• [Activity]: The entries below contain pictures. Retype everything except those pictures, exactly as given.

*** Task input ***

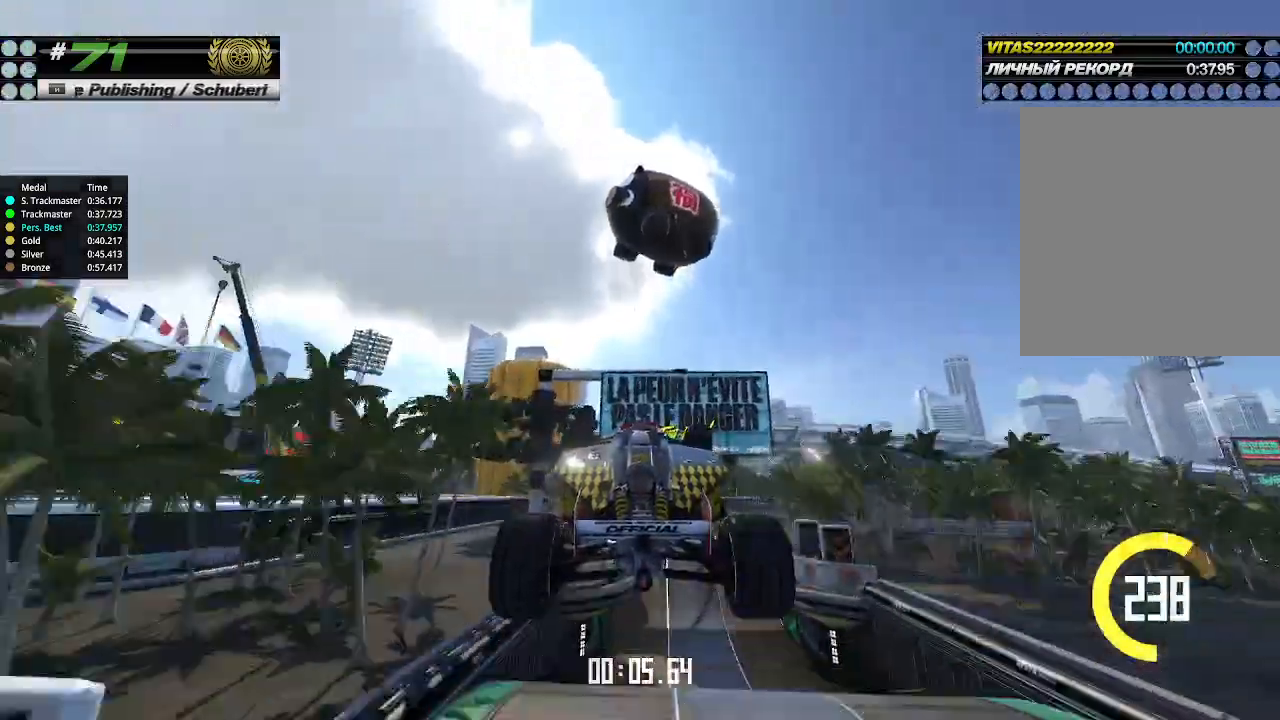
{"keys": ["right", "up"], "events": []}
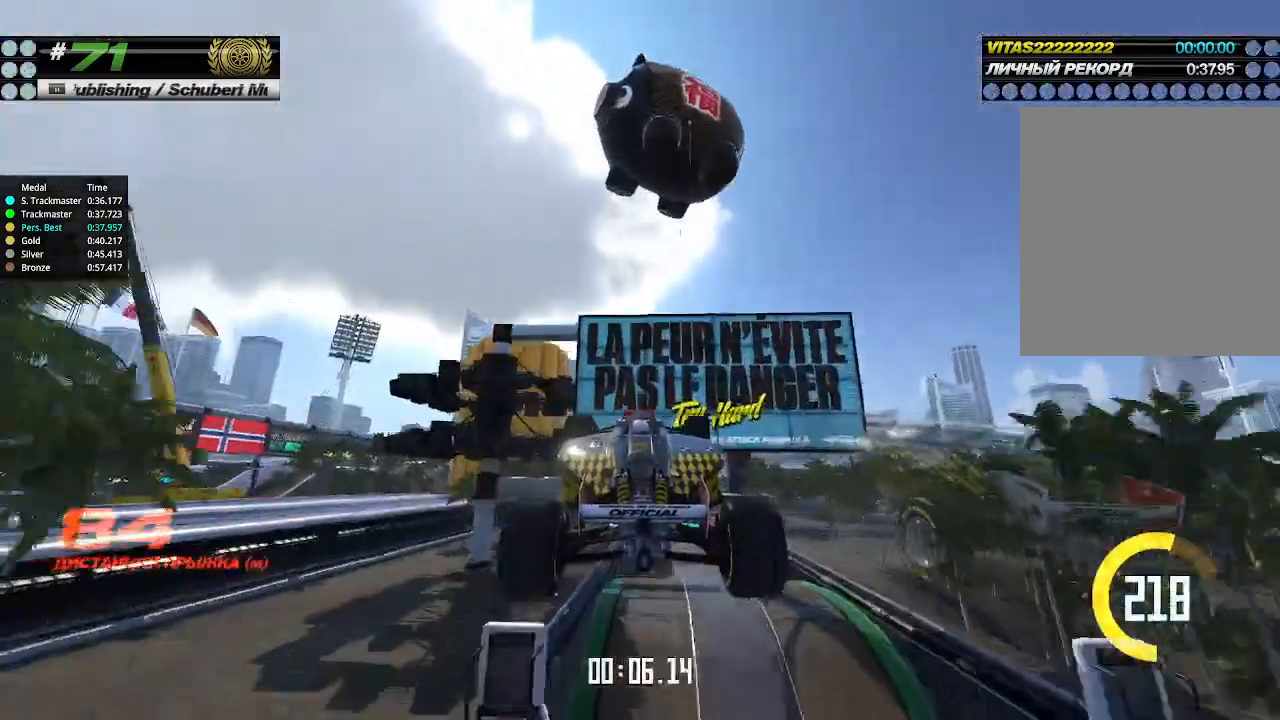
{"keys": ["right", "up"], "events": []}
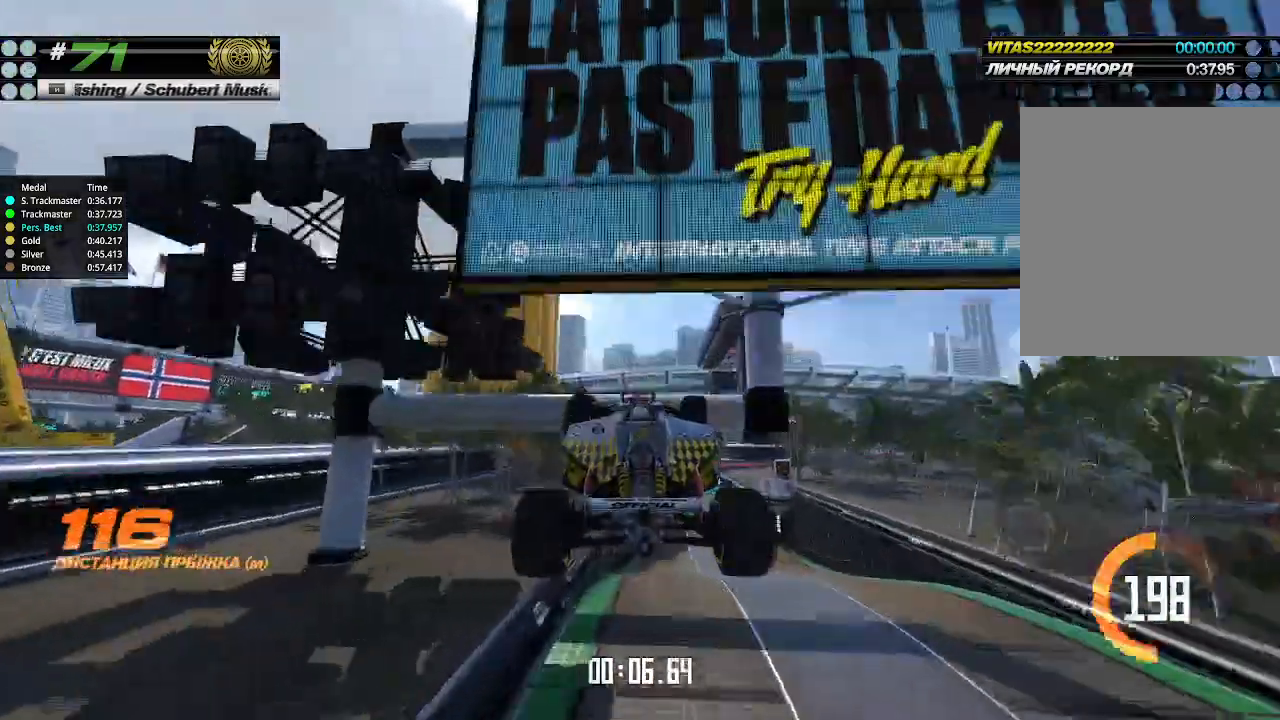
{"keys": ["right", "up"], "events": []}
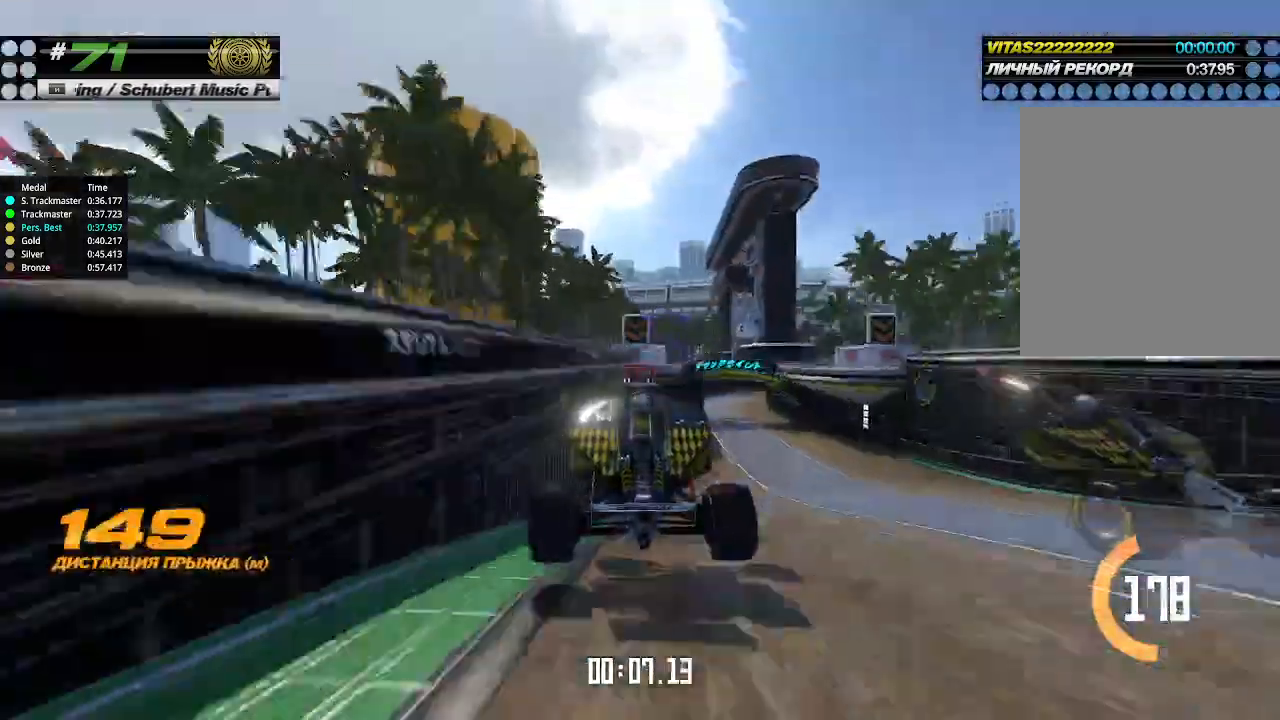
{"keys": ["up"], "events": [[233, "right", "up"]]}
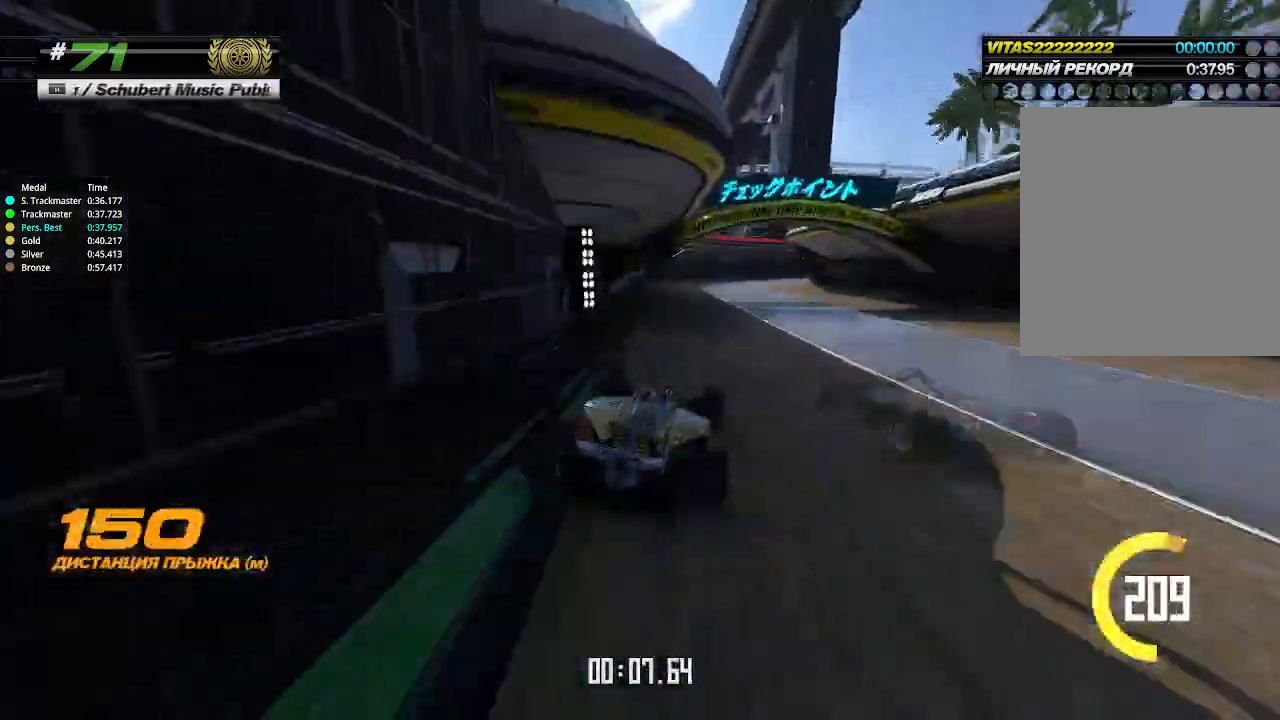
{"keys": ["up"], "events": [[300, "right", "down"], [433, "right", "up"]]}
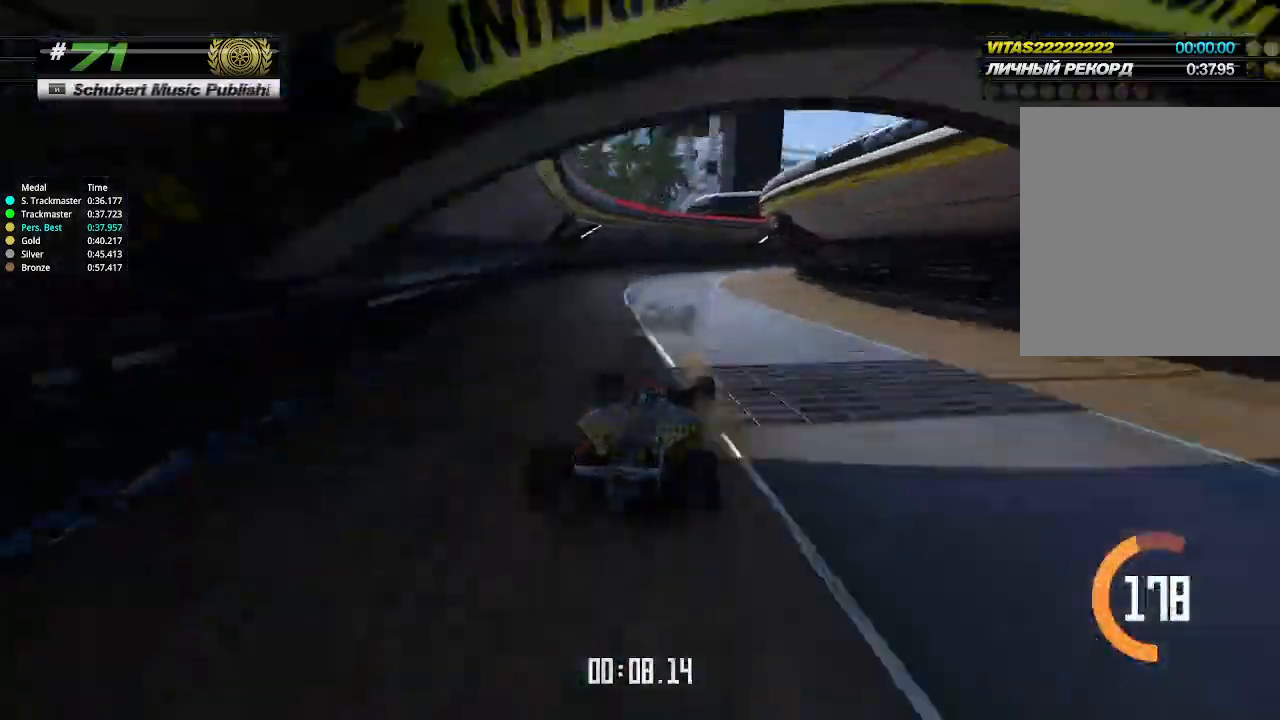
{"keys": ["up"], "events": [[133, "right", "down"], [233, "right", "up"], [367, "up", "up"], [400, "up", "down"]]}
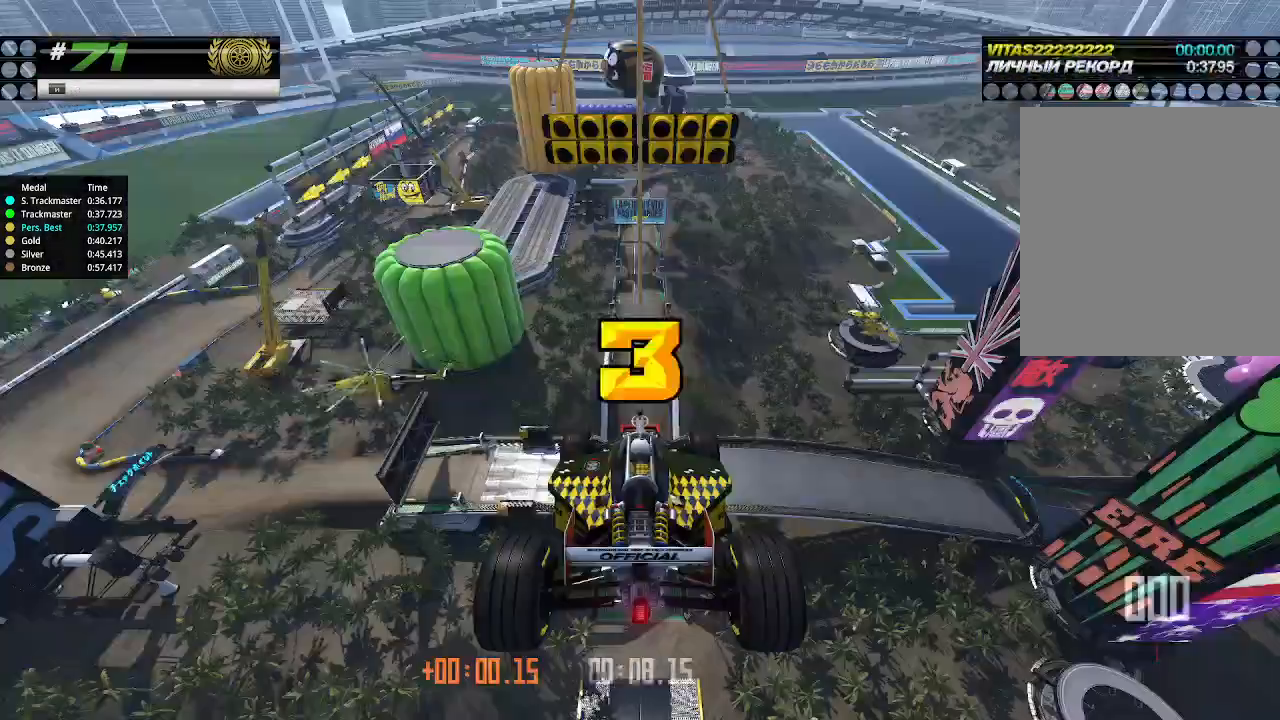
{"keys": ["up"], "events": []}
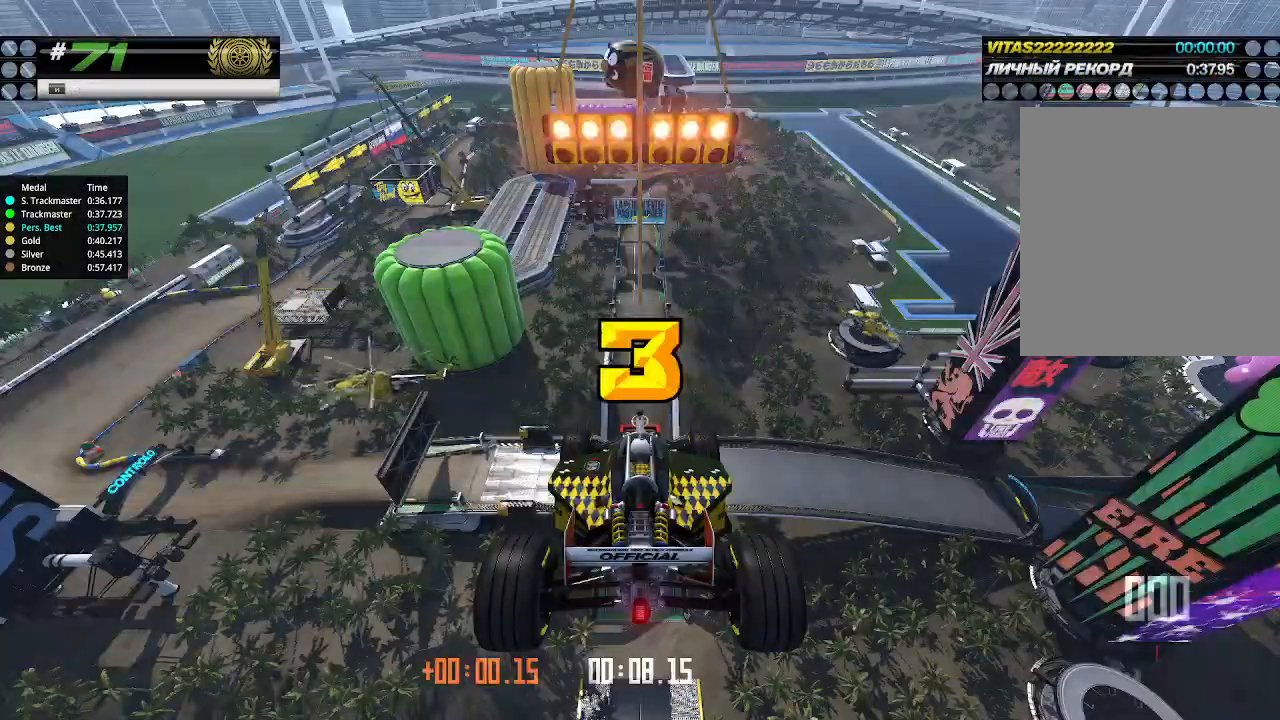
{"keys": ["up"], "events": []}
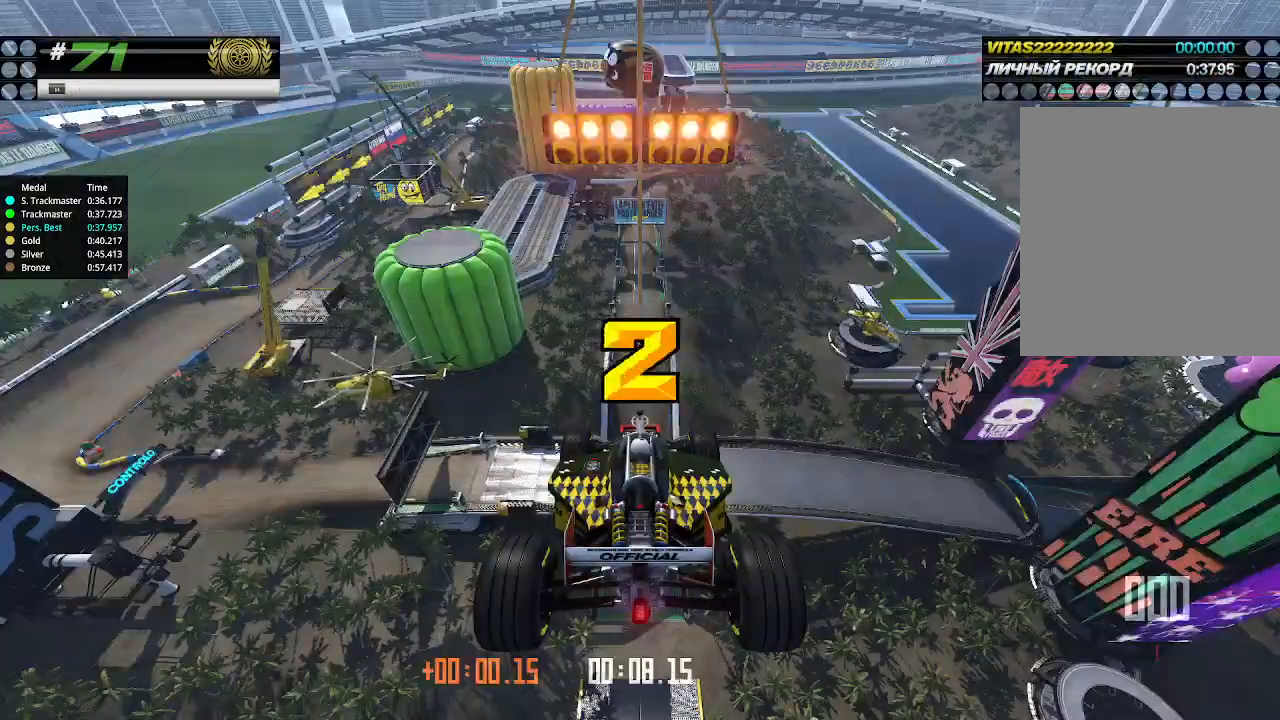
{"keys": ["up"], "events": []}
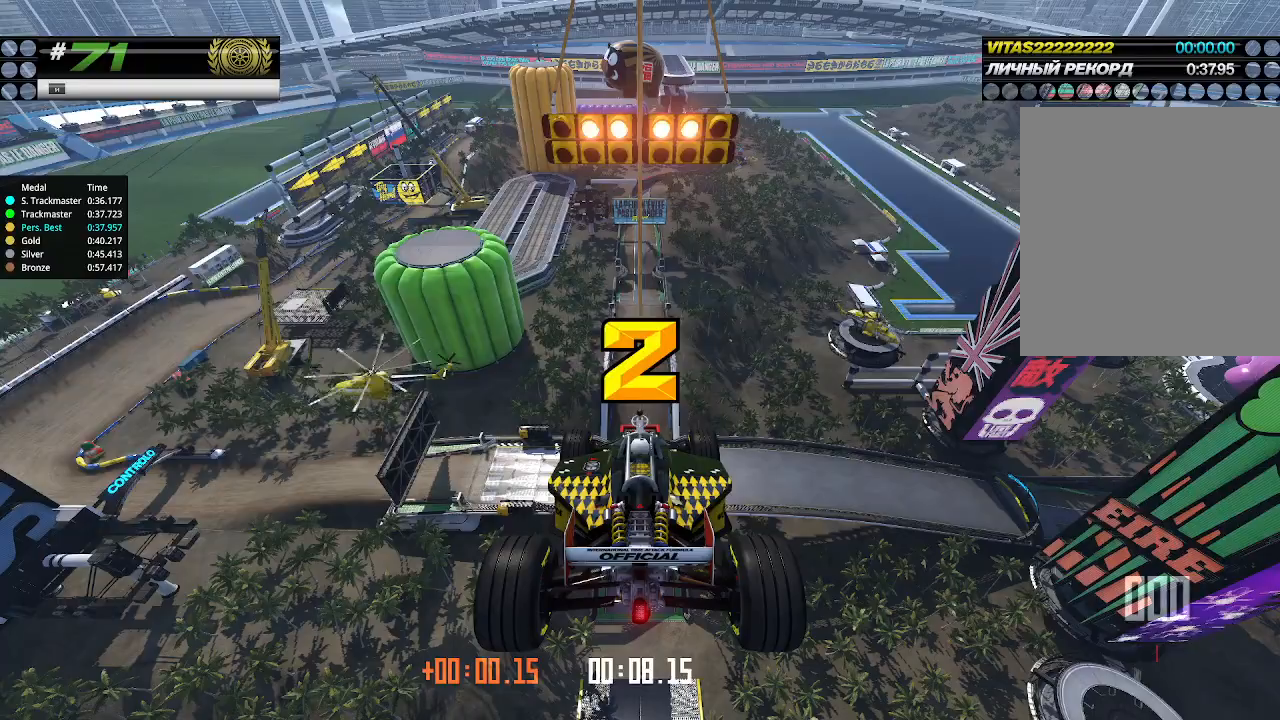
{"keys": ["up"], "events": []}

*** End of Task input ***

• [Problem solution]:
{"keys": ["right", "up"], "events": []}
{"keys": ["right", "up"], "events": []}
{"keys": ["right", "up"], "events": []}
{"keys": ["up"], "events": [[233, "right", "up"]]}
{"keys": ["up"], "events": [[300, "right", "down"], [433, "right", "up"]]}
{"keys": ["up"], "events": [[133, "right", "down"], [233, "right", "up"], [367, "up", "up"], [400, "up", "down"]]}
{"keys": ["up"], "events": []}
{"keys": ["up"], "events": []}
{"keys": ["up"], "events": []}
{"keys": ["up"], "events": []}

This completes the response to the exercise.